- Arbeitsauftrag
Bearbeite die folgenden Einträge, indem du überall „crescente“ durch „progressiva“ ersetzt und alles andere unverändert lässt. Gib die Zeilen ohne die Bilder wieder.

════

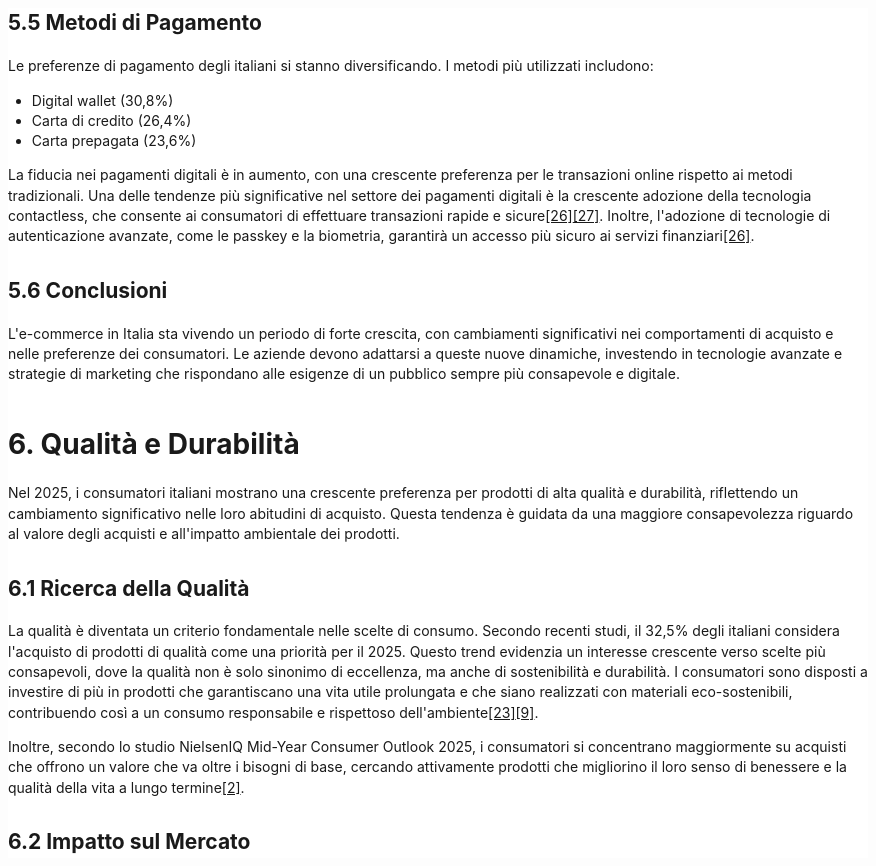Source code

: ## 5.5 Metodi di Pagamento

Le preferenze di pagamento degli italiani si stanno diversificando. I metodi più utilizzati includono:

- Digital wallet (30,8%)
- Carta di credito (26,4%)
- Carta prepagata (23,6%)

La fiducia nei pagamenti digitali è in aumento, con una crescente preferenza per le transazioni online rispetto ai metodi tradizionali. Una delle tendenze più significative nel settore dei pagamenti digitali è la crescente adozione della tecnologia contactless, che consente ai consumatori di effettuare transazioni rapide e sicure<a href="https://www.worldlineitalia.it/pagamenti-digitali-tendenze-2025/" target="_blank">[26]</a><a href="https://www.nexigroup.com/it/media-relations/news/2025/02/nexi-payment-trends-2025/" target="_blank">[27]</a>. Inoltre, l'adozione di tecnologie di autenticazione avanzate, come le passkey e la biometria, garantirà un accesso più sicuro ai servizi finanziari<a href="https://www.worldlineitalia.it/pagamenti-digitali-tendenze-2025/" target="_blank">[26]</a>.

## 5.6 Conclusioni

L'e-commerce in Italia sta vivendo un periodo di forte crescita, con cambiamenti significativi nei comportamenti di acquisto e nelle preferenze dei consumatori. Le aziende devono adattarsi a queste nuove dinamiche, investendo in tecnologie avanzate e strategie di marketing che rispondano alle esigenze di un pubblico sempre più consapevole e digitale.

# 6. Qualità e Durabilità

Nel 2025, i consumatori italiani mostrano una crescente preferenza per prodotti di alta qualità e durabilità, riflettendo un cambiamento significativo nelle loro abitudini di acquisto. Questa tendenza è guidata da una maggiore consapevolezza riguardo al valore degli acquisti e all'impatto ambientale dei prodotti.

## 6.1 Ricerca della Qualità

La qualità è diventata un criterio fondamentale nelle scelte di consumo. Secondo recenti studi, il 32,5% degli italiani considera l'acquisto di prodotti di qualità come una priorità per il 2025. Questo trend evidenzia un interesse crescente verso scelte più consapevoli, dove la qualità non è solo sinonimo di eccellenza, ma anche di sostenibilità e durabilità. I consumatori sono disposti a investire di più in prodotti che garantiscano una vita utile prolungata e che siano realizzati con materiali eco-sostenibili, contribuendo così a un consumo responsabile e rispettoso dell'ambiente<a href="https://wearemarketers.net/trend-ecommerce-2025/" target="_blank">[23]</a><a href="https://www.businessintelligencegroup.it/le-5-tendenze-di-consumo-del-2025-da-tenere-docchio-previsioni-basate-sui-dati/" target="_blank">[9]</a>.

Inoltre, secondo lo studio NielsenIQ Mid-Year Consumer Outlook 2025, i consumatori si concentrano maggiormente su acquisti che offrono un valore che va oltre i bisogni di base, cercando attivamente prodotti che migliorino il loro senso di benessere e la qualità della vita a lungo termine<a href="https://www.italianfoodnews.com/it/news-it/254-strategie-di-crescita-per-il-2025-tendenze-dei-consumatori-e-opportunit%C3%A0-nell-industria-per-il-settore-alimentare" target="_blank">[2]</a>.

## 6.2 Impatto sul Mercato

════

- Ergebnis
Source code

: ## 5.5 Metodi di Pagamento

Le preferenze di pagamento degli italiani si stanno diversificando. I metodi più utilizzati includono:

- Digital wallet (30,8%)
- Carta di credito (26,4%)
- Carta prepagata (23,6%)

La fiducia nei pagamenti digitali è in aumento, con una progressiva preferenza per le transazioni online rispetto ai metodi tradizionali. Una delle tendenze più significative nel settore dei pagamenti digitali è la progressiva adozione della tecnologia contactless, che consente ai consumatori di effettuare transazioni rapide e sicure<a href="https://www.worldlineitalia.it/pagamenti-digitali-tendenze-2025/" target="_blank">[26]</a><a href="https://www.nexigroup.com/it/media-relations/news/2025/02/nexi-payment-trends-2025/" target="_blank">[27]</a>. Inoltre, l'adozione di tecnologie di autenticazione avanzate, come le passkey e la biometria, garantirà un accesso più sicuro ai servizi finanziari<a href="https://www.worldlineitalia.it/pagamenti-digitali-tendenze-2025/" target="_blank">[26]</a>.

## 5.6 Conclusioni

L'e-commerce in Italia sta vivendo un periodo di forte crescita, con cambiamenti significativi nei comportamenti di acquisto e nelle preferenze dei consumatori. Le aziende devono adattarsi a queste nuove dinamiche, investendo in tecnologie avanzate e strategie di marketing che rispondano alle esigenze di un pubblico sempre più consapevole e digitale.

# 6. Qualità e Durabilità

Nel 2025, i consumatori italiani mostrano una progressiva preferenza per prodotti di alta qualità e durabilità, riflettendo un cambiamento significativo nelle loro abitudini di acquisto. Questa tendenza è guidata da una maggiore consapevolezza riguardo al valore degli acquisti e all'impatto ambientale dei prodotti.

## 6.1 Ricerca della Qualità

La qualità è diventata un criterio fondamentale nelle scelte di consumo. Secondo recenti studi, il 32,5% degli italiani considera l'acquisto di prodotti di qualità come una priorità per il 2025. Questo trend evidenzia un interesse progressiva verso scelte più consapevoli, dove la qualità non è solo sinonimo di eccellenza, ma anche di sostenibilità e durabilità. I consumatori sono disposti a investire di più in prodotti che garantiscano una vita utile prolungata e che siano realizzati con materiali eco-sostenibili, contribuendo così a un consumo responsabile e rispettoso dell'ambiente<a href="https://wearemarketers.net/trend-ecommerce-2025/" target="_blank">[23]</a><a href="https://www.businessintelligencegroup.it/le-5-tendenze-di-consumo-del-2025-da-tenere-docchio-previsioni-basate-sui-dati/" target="_blank">[9]</a>.

Inoltre, secondo lo studio NielsenIQ Mid-Year Consumer Outlook 2025, i consumatori si concentrano maggiormente su acquisti che offrono un valore che va oltre i bisogni di base, cercando attivamente prodotti che migliorino il loro senso di benessere e la qualità della vita a lungo termine<a href="https://www.italianfoodnews.com/it/news-it/254-strategie-di-crescita-per-il-2025-tendenze-dei-consumatori-e-opportunit%C3%A0-nell-industria-per-il-settore-alimentare" target="_blank">[2]</a>.

## 6.2 Impatto sul Mercato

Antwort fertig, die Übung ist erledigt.